### Exercise prompt
Render every line of the material below as a JSON list of strings, one string per line, with blank lines omitted.

= = = = = = =

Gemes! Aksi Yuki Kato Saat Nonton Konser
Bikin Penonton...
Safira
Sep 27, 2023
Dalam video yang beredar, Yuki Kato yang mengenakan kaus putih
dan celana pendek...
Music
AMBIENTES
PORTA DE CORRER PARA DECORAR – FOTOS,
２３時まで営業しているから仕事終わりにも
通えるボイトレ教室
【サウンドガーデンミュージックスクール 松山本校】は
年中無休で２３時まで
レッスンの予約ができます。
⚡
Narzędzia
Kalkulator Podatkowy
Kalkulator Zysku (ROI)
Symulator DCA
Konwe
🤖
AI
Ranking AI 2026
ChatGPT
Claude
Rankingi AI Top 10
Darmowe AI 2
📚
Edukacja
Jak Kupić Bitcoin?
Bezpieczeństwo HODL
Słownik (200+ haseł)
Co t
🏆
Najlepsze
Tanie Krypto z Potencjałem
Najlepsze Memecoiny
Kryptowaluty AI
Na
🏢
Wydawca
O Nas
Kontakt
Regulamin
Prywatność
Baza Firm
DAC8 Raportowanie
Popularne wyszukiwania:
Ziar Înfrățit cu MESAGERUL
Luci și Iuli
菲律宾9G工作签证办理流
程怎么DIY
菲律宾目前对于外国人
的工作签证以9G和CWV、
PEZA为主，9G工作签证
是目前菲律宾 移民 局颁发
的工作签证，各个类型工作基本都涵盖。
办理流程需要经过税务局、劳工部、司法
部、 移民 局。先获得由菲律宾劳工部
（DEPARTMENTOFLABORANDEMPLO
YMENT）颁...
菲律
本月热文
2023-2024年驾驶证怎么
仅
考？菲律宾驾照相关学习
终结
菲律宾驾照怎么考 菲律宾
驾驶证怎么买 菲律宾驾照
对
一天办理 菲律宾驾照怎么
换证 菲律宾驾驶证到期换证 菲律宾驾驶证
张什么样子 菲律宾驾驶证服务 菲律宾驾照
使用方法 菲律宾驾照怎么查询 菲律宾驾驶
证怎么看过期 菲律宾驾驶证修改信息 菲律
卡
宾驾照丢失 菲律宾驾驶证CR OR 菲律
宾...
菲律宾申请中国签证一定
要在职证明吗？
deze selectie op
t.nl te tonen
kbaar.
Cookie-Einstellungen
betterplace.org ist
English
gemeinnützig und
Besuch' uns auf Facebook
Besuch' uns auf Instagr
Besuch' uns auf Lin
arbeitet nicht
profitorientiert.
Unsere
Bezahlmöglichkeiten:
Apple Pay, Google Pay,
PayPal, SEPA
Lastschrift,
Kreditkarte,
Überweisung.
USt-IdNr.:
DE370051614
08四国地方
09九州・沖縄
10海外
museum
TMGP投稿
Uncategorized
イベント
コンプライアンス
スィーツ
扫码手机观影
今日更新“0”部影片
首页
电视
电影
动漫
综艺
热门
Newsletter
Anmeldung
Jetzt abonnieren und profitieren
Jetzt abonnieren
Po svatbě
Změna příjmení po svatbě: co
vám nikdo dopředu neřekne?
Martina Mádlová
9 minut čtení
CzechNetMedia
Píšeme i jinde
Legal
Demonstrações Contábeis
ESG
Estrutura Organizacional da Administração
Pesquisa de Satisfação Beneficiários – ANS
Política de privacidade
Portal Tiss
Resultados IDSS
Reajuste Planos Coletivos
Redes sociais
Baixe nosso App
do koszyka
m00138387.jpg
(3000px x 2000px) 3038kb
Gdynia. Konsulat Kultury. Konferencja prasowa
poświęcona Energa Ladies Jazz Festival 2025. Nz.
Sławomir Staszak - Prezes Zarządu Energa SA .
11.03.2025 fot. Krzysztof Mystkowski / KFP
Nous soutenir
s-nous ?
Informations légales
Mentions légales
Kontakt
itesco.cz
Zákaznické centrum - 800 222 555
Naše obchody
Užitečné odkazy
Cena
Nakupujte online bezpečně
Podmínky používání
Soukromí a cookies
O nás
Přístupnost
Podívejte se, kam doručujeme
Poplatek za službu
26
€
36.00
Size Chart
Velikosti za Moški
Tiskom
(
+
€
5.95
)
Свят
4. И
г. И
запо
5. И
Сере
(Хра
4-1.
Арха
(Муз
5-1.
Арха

= = = = = = =

### Response for this exercise
[
  "Gemes! Aksi Yuki Kato Saat Nonton Konser",
  "Bikin Penonton...",
  "Safira",
  "Sep 27, 2023",
  "Dalam video yang beredar, Yuki Kato yang mengenakan kaus putih",
  "dan celana pendek...",
  "Music",
  "AMBIENTES",
  "PORTA DE CORRER PARA DECORAR – FOTOS,",
  "２３時まで営業しているから仕事終わりにも",
  "通えるボイトレ教室",
  "【サウンドガーデンミュージックスクール 松山本校】は",
  "年中無休で２３時まで",
  "レッスンの予約ができます。",
  "⚡",
  "Narzędzia",
  "Kalkulator Podatkowy",
  "Kalkulator Zysku (ROI)",
  "Symulator DCA",
  "Konwe",
  "🤖",
  "AI",
  "Ranking AI 2026",
  "ChatGPT",
  "Claude",
  "Rankingi AI Top 10",
  "Darmowe AI 2",
  "📚",
  "Edukacja",
  "Jak Kupić Bitcoin?",
  "Bezpieczeństwo HODL",
  "Słownik (200+ haseł)",
  "Co t",
  "🏆",
  "Najlepsze",
  "Tanie Krypto z Potencjałem",
  "Najlepsze Memecoiny",
  "Kryptowaluty AI",
  "Na",
  "🏢",
  "Wydawca",
  "O Nas",
  "Kontakt",
  "Regulamin",
  "Prywatność",
  "Baza Firm",
  "DAC8 Raportowanie",
  "Popularne wyszukiwania:",
  "Ziar Înfrățit cu MESAGERUL",
  "Luci și Iuli",
  "菲律宾9G工作签证办理流",
  "程怎么DIY",
  "菲律宾目前对于外国人",
  "的工作签证以9G和CWV、",
  "PEZA为主，9G工作签证",
  "是目前菲律宾 移民 局颁发",
  "的工作签证，各个类型工作基本都涵盖。",
  "办理流程需要经过税务局、劳工部、司法",
  "部、 移民 局。先获得由菲律宾劳工部",
  "（DEPARTMENTOFLABORANDEMPLO",
  "YMENT）颁...",
  "菲律",
  "本月热文",
  "2023-2024年驾驶证怎么",
  "仅",
  "考？菲律宾驾照相关学习",
  "终结",
  "菲律宾驾照怎么考 菲律宾",
  "驾驶证怎么买 菲律宾驾照",
  "对",
  "一天办理 菲律宾驾照怎么",
  "换证 菲律宾驾驶证到期换证 菲律宾驾驶证",
  "张什么样子 菲律宾驾驶证服务 菲律宾驾照",
  "使用方法 菲律宾驾照怎么查询 菲律宾驾驶",
  "证怎么看过期 菲律宾驾驶证修改信息 菲律",
  "卡",
  "宾驾照丢失 菲律宾驾驶证CR OR 菲律",
  "宾...",
  "菲律宾申请中国签证一定",
  "要在职证明吗？",
  "deze selectie op",
  "t.nl te tonen",
  "kbaar.",
  "Cookie-Einstellungen",
  "betterplace.org ist",
  "English",
  "gemeinnützig und",
  "Besuch' uns auf Facebook",
  "Besuch' uns auf Instagr",
  "Besuch' uns auf Lin",
  "arbeitet nicht",
  "profitorientiert.",
  "Unsere",
  "Bezahlmöglichkeiten:",
  "Apple Pay, Google Pay,",
  "PayPal, SEPA",
  "Lastschrift,",
  "Kreditkarte,",
  "Überweisung.",
  "USt-IdNr.:",
  "DE370051614",
  "08四国地方",
  "09九州・沖縄",
  "10海外",
  "museum",
  "TMGP投稿",
  "Uncategorized",
  "イベント",
  "コンプライアンス",
  "スィーツ",
  "扫码手机观影",
  "今日更新“0”部影片",
  "首页",
  "电视",
  "电影",
  "动漫",
  "综艺",
  "热门",
  "Newsletter",
  "Anmeldung",
  "Jetzt abonnieren und profitieren",
  "Jetzt abonnieren",
  "Po svatbě",
  "Změna příjmení po svatbě: co",
  "vám nikdo dopředu neřekne?",
  "Martina Mádlová",
  "9 minut čtení",
  "CzechNetMedia",
  "Píšeme i jinde",
  "Legal",
  "Demonstrações Contábeis",
  "ESG",
  "Estrutura Organizacional da Administração",
  "Pesquisa de Satisfação Beneficiários – ANS",
  "Política de privacidade",
  "Portal Tiss",
  "Resultados IDSS",
  "Reajuste Planos Coletivos",
  "Redes sociais",
  "Baixe nosso App",
  "do koszyka",
  "m00138387.jpg",
  "(3000px x 2000px) 3038kb",
  "Gdynia. Konsulat Kultury. Konferencja prasowa",
  "poświęcona Energa Ladies Jazz Festival 2025. Nz.",
  "Sławomir Staszak - Prezes Zarządu Energa SA .",
  "11.03.2025 fot. Krzysztof Mystkowski / KFP",
  "Nous soutenir",
  "s-nous ?",
  "Informations légales",
  "Mentions légales",
  "Kontakt",
  "itesco.cz",
  "Zákaznické centrum - 800 222 555",
  "Naše obchody",
  "Užitečné odkazy",
  "Cena",
  "Nakupujte online bezpečně",
  "Podmínky používání",
  "Soukromí a cookies",
  "O nás",
  "Přístupnost",
  "Podívejte se, kam doručujeme",
  "Poplatek za službu",
  "26",
  "€",
  "36.00",
  "Size Chart",
  "Velikosti za Moški",
  "Tiskom",
  "(",
  "+",
  "€",
  "5.95",
  ")",
  "Свят",
  "4. И",
  "г. И",
  "запо",
  "5. И",
  "Сере",
  "(Хра",
  "4-1.",
  "Арха",
  "(Муз",
  "5-1.",
  "Арха"
]